Gupta’s trial is one of the toughest cases of insider trading the government has prosecuted. The evidence against him is mostly circumstantial and what the government has produced isn't nearly as incriminating as it has been in other insider trading cases.
If Gupta had testified, it would have given the jury an opportunity to hear his side of the story in his own words. However, some legal experts questioned the strategy, saying it would do more harm than good.
Defendants in white collar crime trials usually refrain from testifying in their own defense but there have been a handful of high-profile defendants who have - and lost.
In March 2005, former WorldCom Inc. CEO Bernard Ebbers was found guilty on all nine criminal counts he faced in U.S. District Court in New York City, including conspiracy, securities fraud and seven counts of filing false securities documents. The charges stemmed from accounting fraud that led to the company’s $107 billion bankruptcy.
In June 2005, a jury in New York State Supreme Court found former Tyco International Ltd. CEO Dennis Kozlowski and CFO Mark Swartz guilty on 22 of 23 counts against them for looting $600 million from the Bermuda-based conglomerate. The four-month-long trial was the second for the men.

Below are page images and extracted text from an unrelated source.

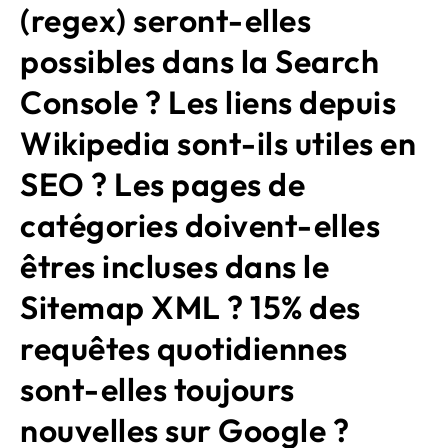
(regex) seront-elles
possibles dans la Search
Console ? Les liens depuis
Wikipedia sont-ils utiles en
SEO ? Les pages de
catégories doivent-elles
êtres incluses dans le
Sitemap XML ? 15% des
requêtes quotidiennes
sont-elles toujours
nouvelles sur Google ?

Kozlowski testified on his own behalf in the second trial, a move he had avoided in the first one. Swartz testified at both trials.
After the verdict, jurors said they found Kozlowski untrustworthy in his testimony, convincing them that the former CEO was guilty on most of the charges against him.
Former Enron Corp. CEO Jeffrey Skilling took the stand April 10-13, 2006 in his trial. He was charged with 28 counts of fraud and conspiracy related to the defunct energy company’s 2001 bankruptcy.
His co-defendant, Kenneth Lay, testified April 24-May 2 in his own trial in Houston on charges of fraud and conspiracy. On May 25, 2006, the jury convicted Skilling on 19 charges of fraud, conspiracy and insider trading. Lay, Enron’s founder and Skilling’s successor, was found guilty on all six counts of fraud and conspiracy with which he had been charged.